Em defesa de Feliciano


Em defesa de Feliciano

Voltaire (1694 – 1778)

Temo a unanimidade. Alem de ser burra, como já nos ensinava o Prof. Rodrigues, é também tirânica. Por isso venho aqui defender o deputado Marco Feliciano. Por isso e porque prezo acima de tudo o direito à liberdade de opinião e expressão. Não compartilho de todos os seus valores nem tampouco sigo a sua fé. Mas, prezo a pluralidade de pontos-de-vista e a diversidade de tradições. Por isso venho aqui defendê-lo.

Feliciano se tornou o símbolo de todo um setor da população brasileira. Muitas das críticas que a ele são dirigidas valem para os brasileiros que ele representa. Ele é um ícone, um avatar. Da mesma forma, defendê-lo é defender essas pessoas. Não necessariamente advogar em favor de seus interesses, mas sim defender o seu direito de fazê-lo.

Que fique claro: tudo isso tem que permanecer dentro da ética e da lei. A liberdade de um termina onde começa a do outro. A minha liberdade de expressão está limitada a não caluniar, difamar, injuriar ou causar prejuízos e danos morais a alguém (Lei nº 5.250/97). E Feliciano, segue os mesmos preceitos? Não importa. O crime de um não compensa o do outro.
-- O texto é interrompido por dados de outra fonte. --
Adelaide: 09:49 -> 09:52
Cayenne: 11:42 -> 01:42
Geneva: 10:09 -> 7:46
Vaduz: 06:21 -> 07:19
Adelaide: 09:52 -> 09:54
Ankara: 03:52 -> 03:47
Muito do repúdio a Feliciano deriva dos valores que ele advoga. Os valores da sua igreja não são compartilhados por todos os brasileiros. Em particular não são compartilhados por aquelas camadas da sociedade brasileira com maior acesso à educação, à informação e às tendências no mundo. São médicos, publicitários, engenheiros, advogados, professores universitários… e jornalistas. Não é surpresa então que a imprensa esteja tão unanimemente contra ele e tudo o que ele representa.
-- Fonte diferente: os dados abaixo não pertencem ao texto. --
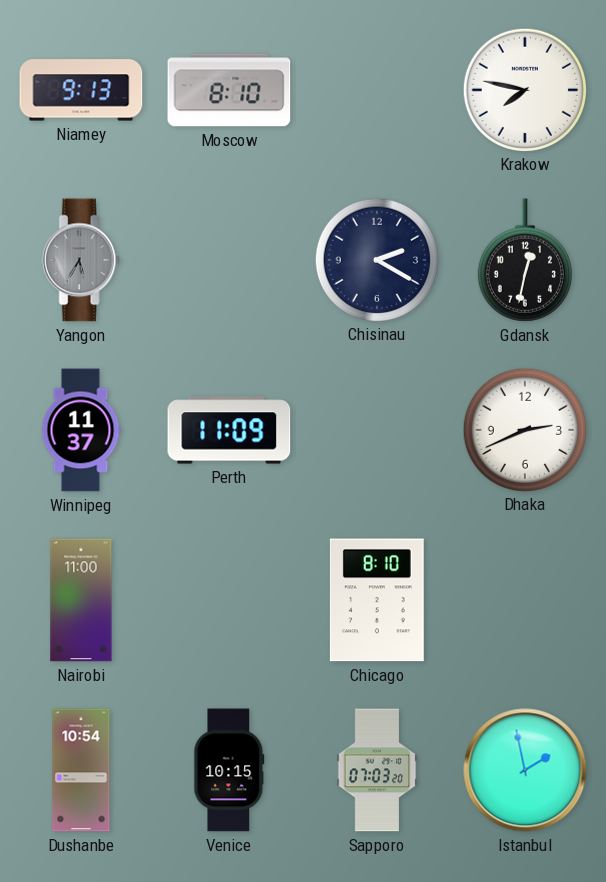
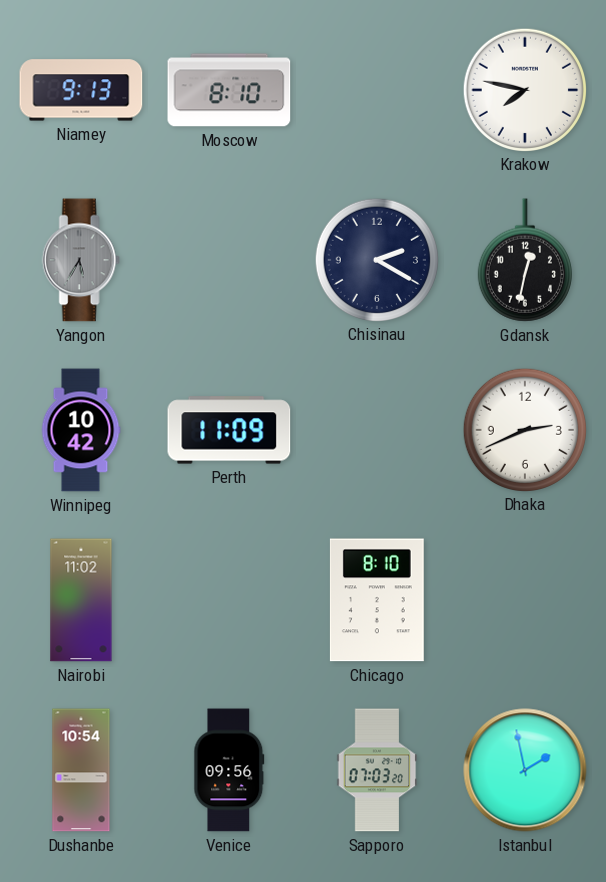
Winnipeg: 11:37 -> 10:42
Nairobi: 11:00 -> 11:02
Venice: 10:15 -> 09:56
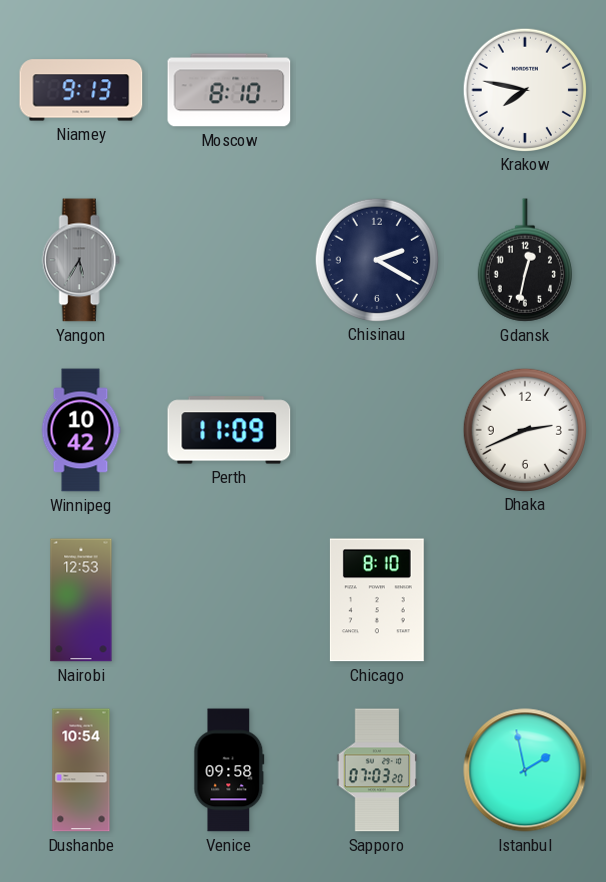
Nairobi: 11:02 -> 12:53
Venice: 09:56 -> 09:58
Mas, como se diz no interior, “muito a leste já é oeste”. Ao repudiar os seus valores, suas propostas, os críticos exageram, e acabam por solapar os valores e direitos que pretendem advogar: a liberdade sobre si, sobre o próprio corpo, sobre a escolha de parceiros, e de culto. Acabam por abusar do poder que têm às suas mãos sobre os canais de comunicação, e assim fazem o mal. Sobretudo, a si mesmos.

Ao cometer este abuso, desvendam suas aversões, seus preconceitos. Pois Feliciano representa não só um conjunto de valores, como todo um setor da nossa sociedade. Seus críticos reconhecem isso, e acabam por tingir seus ataques com as cores das suas próprias lentes. Assim, se entregam, abrem a própria guarda e perdem a razão.

Feliciano e o povo que ele representa, política e simbolicamente, são uma afronta ao que muitos de nós entendemos por ‘ser brasileiro’. Seus valores, seus comportamentos, suas escolhas são muito diferentes, alienígenas até. Não coadunam com a imagem que temos do Brasil. E que imagem é essa? Sim, é esta registrada nos jornais, revistas, na televisão. É a imagem que enxergam aqueles que produzem e consomem a mídia brasileira. Quem são estes? Os mesmos acima: gente educada, antenada… e que desconhece o Brasil. Nesse sentido, ignorante mesmo, pois ignora o brasileiro, em ambos os sentidos. Por exemplo, falou-se muito das recentes passeatas, que chegaram a juntar 200, 300 mil pessoas só em São Paulo e no Rio. Pois bem, participaram da Marcha para Jesus tanto no Rio de Janeiro¹ (25.05.2013) quanto em São Paulo² (29.05.2013), semanas antes das manifestações, nada menos que meio milhão de fiéis… em cada uma das cidades!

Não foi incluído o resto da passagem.